Top of Task data

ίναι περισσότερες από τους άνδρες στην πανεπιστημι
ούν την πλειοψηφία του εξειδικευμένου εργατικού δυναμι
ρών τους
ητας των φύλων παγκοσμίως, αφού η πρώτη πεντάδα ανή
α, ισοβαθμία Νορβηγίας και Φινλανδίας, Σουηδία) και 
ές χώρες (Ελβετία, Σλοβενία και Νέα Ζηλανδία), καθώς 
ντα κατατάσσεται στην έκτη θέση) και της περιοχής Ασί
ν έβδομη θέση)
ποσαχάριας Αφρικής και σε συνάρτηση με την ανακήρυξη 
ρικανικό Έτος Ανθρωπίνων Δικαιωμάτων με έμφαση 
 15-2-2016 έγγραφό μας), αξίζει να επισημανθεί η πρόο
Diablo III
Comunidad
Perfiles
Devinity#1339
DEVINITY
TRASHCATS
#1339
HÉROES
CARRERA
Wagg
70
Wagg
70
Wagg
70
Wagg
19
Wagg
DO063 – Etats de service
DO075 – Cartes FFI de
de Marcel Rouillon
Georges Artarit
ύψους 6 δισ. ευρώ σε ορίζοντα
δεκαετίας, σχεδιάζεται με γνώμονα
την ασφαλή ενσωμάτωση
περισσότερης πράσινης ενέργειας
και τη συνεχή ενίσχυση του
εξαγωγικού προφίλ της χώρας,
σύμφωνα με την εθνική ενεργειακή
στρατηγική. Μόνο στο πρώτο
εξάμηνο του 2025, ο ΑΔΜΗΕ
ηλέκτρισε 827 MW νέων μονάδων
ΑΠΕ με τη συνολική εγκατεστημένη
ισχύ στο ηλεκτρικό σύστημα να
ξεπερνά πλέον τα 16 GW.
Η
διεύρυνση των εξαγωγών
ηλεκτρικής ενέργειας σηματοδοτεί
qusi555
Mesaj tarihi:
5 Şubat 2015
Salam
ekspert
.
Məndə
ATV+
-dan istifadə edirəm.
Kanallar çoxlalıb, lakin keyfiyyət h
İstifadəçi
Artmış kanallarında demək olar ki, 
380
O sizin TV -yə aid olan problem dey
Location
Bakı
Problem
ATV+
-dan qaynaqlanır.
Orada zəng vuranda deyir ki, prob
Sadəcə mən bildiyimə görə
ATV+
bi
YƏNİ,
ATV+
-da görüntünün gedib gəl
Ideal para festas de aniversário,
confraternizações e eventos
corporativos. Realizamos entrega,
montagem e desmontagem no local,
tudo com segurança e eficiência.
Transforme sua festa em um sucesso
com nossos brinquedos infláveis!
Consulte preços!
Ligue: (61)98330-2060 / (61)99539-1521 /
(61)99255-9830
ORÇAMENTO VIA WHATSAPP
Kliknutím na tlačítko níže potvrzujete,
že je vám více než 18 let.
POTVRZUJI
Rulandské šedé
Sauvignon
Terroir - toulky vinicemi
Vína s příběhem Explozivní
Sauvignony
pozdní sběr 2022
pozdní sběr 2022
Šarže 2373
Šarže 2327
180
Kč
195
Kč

Bottom of Task data

Work required: List every line in the items above that contains the word "ενέργειας".

Result:
περισσότερης πράσινης ενέργειας
ηλεκτρικής ενέργειας σηματοδοτεί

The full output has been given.